F+S Flash
(Vol.109)

 

============================= CONTENTS =============================
【F+Sメンバー紹介/第96弾】
  中嶋 博/日本IBM    <東京>
【コラム/『経営や歴史の著名人に見るBSC的考察 』】   <寄稿>
  <No.9> 〜〜「野村 克也」の巻〜〜      高橋 義郎/VWJ
【コラム/『「3点シナリオ」と「メンテナンス」第1回』】 <寄稿>
  ライフサイクルに応じたシナリオを   藤田 彰久/関西大学 名誉教授
【コラム/『【脳マネ】第25回 脳って面白い 』】     <寄稿>
  「計測できるものは改善できる」      前田 英行/日立公共SE
【F+S Forum/開催予定】 (以下は仮日程です。最新日程はHPをご覧ください)
  東 京:【第136回】3月 4日(水)@恵比寿.「マエストロ・オガワ」
  広 島:【第12回】 3月 6日(金)〜7日(土)@銀山町.シサァール
  福 岡:【第33回】 3月13日(金)〜14日(土)@中州.エスカイヤ
  東 京:【第137回】4月22日(水)@赤坂.「エルカミーノ」
      <4月は、八弦ギター+アコーディオン+ケーナのライブです>
  ゴルフ:【第31回】 4月24日(金)@多摩CC<!参加者募集中!>
======================================================================

■=== 【F+Sメンバー紹介/第96弾】

※自己紹介バックナンバーは以下のURLでご覧ください。
 http://www.tru-solutions.jp/F+S_Home.htm#『F+S Flash』

※告知:清水さん(大阪)のライブ日程を更新しました。
 http://www.tru-solutions.jp/Noriko_Shimizu.html

1)中嶋 博/日本IBM   <東京>

遠征ゴルフとクリスマスには高い確率でお目にかかります(*^_^*)。
初めてお会いした時は、SAPにおられた時でした。
ということは、私がERPを離れて10年近くになるということですね。
早いものです。

 <ご本人からの紹介文> 

早いもので、F+Sの仲間に加わって、もう足かけ10年になります。
近頃は、遠征ゴルフ以外の出席率が低迷気味で、
何か、歯切れの悪いメンバーですが・・・。

さて、自己紹介です。

生まれも育ちも東京向島、下町の町工場の倅、チャキチャキの江戸っ子。

作業内容 1: 会報の「遠征ゴルフとクリスマスには高い確率でお目にかかります(*^_^*)。」から始めて「生まれも育ちも東京向島、下町の町工場の倅、チャキチャキの江戸っ子。」までの部分を、一字一句変えずに書き写してください。
作業内容 2: 会報によると、中嶋 博さんが生まれ育った場所はどこですか。
作業内容 3:
次の(a)〜(c)が会報の内容と合っているかどうか、それぞれ「はい」か「いいえ」で答え、決め手となる会報の言葉をそのまま引用してください。
(a) 広島の第12回フォーラムは銀山町で開かれる予定だ。
(b) 4月の東京のフォーラムでは、ピアノのライブがある。
(c) 中嶋さんがF+Sの仲間に加わってから、5年ほどになる。
記録は使わなくてかまいません。

抽出した記録:
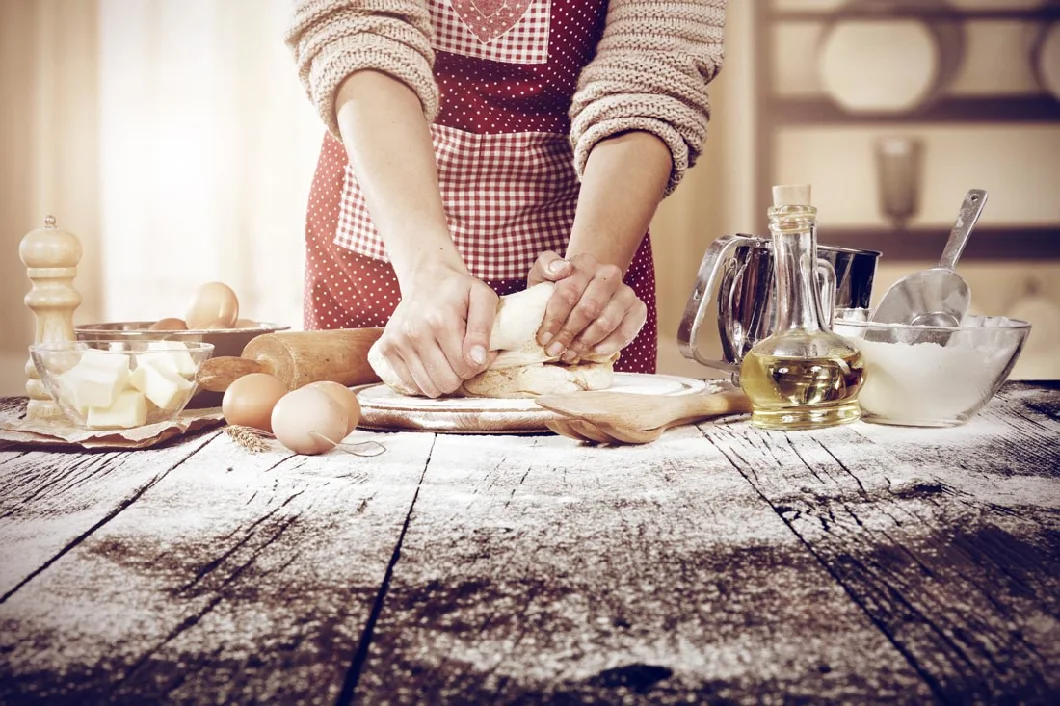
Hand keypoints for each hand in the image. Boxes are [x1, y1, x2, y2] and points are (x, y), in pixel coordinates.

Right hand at [376, 262, 497, 397]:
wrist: (426, 278)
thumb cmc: (459, 290)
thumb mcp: (483, 298)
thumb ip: (483, 330)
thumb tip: (477, 360)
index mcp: (441, 320)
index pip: (465, 368)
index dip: (477, 364)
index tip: (476, 351)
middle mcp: (415, 332)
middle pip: (446, 382)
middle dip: (459, 375)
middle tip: (461, 356)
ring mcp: (397, 341)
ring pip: (428, 388)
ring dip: (442, 378)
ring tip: (446, 358)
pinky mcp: (386, 348)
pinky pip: (409, 384)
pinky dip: (423, 378)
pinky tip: (430, 360)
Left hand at [527, 250, 646, 362]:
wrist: (584, 292)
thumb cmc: (559, 287)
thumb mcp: (543, 275)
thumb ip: (545, 265)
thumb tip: (562, 269)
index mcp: (586, 263)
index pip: (569, 292)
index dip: (554, 318)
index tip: (544, 337)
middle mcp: (609, 274)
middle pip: (589, 309)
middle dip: (568, 333)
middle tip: (555, 349)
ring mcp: (626, 291)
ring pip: (607, 322)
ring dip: (586, 342)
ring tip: (571, 352)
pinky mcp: (638, 308)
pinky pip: (627, 330)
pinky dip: (611, 344)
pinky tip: (596, 350)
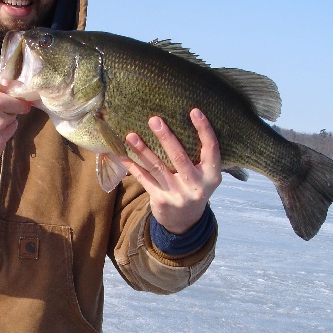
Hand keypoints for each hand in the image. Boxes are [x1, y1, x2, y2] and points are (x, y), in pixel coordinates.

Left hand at [119, 108, 221, 234]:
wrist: (185, 222)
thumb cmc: (193, 188)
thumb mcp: (204, 175)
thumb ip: (199, 156)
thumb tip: (180, 122)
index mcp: (211, 175)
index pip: (211, 148)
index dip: (204, 129)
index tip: (194, 111)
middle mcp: (196, 185)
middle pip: (179, 157)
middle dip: (166, 137)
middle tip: (154, 119)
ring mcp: (177, 194)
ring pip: (157, 168)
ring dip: (143, 150)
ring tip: (130, 135)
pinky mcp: (161, 200)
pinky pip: (144, 179)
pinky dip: (132, 166)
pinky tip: (121, 155)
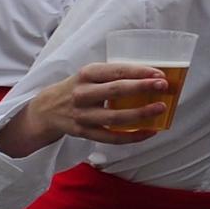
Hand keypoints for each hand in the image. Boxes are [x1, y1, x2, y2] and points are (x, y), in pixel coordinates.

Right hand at [0, 63, 171, 155]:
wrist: (46, 110)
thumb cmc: (77, 88)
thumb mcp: (90, 75)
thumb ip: (114, 76)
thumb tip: (151, 78)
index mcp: (87, 74)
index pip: (116, 71)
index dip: (139, 72)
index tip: (159, 74)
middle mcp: (83, 94)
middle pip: (115, 91)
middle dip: (141, 88)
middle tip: (163, 87)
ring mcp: (82, 115)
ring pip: (114, 117)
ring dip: (140, 114)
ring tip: (160, 108)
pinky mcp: (83, 132)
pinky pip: (110, 137)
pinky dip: (132, 136)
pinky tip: (149, 131)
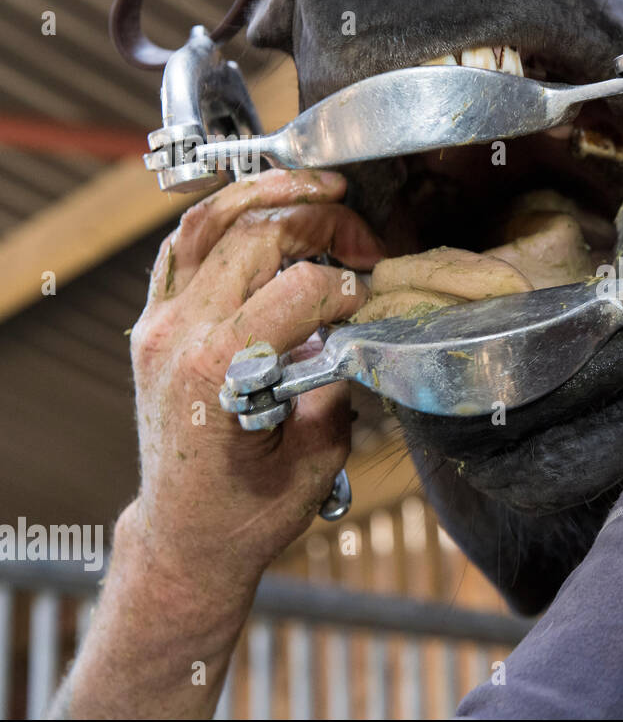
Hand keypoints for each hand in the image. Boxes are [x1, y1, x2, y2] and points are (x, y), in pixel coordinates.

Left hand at [121, 169, 384, 607]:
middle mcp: (178, 337)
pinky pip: (181, 246)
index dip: (348, 283)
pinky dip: (225, 215)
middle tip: (361, 238)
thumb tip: (361, 323)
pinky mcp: (152, 323)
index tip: (371, 297)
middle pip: (253, 236)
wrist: (185, 535)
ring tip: (319, 187)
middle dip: (321, 222)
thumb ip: (340, 377)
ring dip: (267, 193)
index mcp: (219, 372)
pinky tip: (265, 209)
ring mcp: (156, 325)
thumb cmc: (249, 509)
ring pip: (205, 222)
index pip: (299, 287)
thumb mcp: (318, 451)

出力 1:
遠征ゴルフとクリスマスには高い確率でお目にかかります(*^_^*)。
初めてお会いした時は、SAPにおられた時でした。
ということは、私がERPを離れて10年近くになるということですね。
早いものです。

 <ご本人からの紹介文> 

早いもので、F+Sの仲間に加わって、もう足かけ10年になります。
近頃は、遠征ゴルフ以外の出席率が低迷気味で、
何か、歯切れの悪いメンバーですが・・・。

さて、自己紹介です。

生まれも育ちも東京向島、下町の町工場の倅、チャキチャキの江戸っ子。

出力 2: 東京向島です。

出力 3:
(a) はい。「広 島:【第12回】 3月 6日(金)〜7日(土)@銀山町.シサァール」
(b) いいえ。「4月は、八弦ギター+アコーディオン+ケーナのライブです」
(c) いいえ。「F+Sの仲間に加わって、もう足かけ10年になります」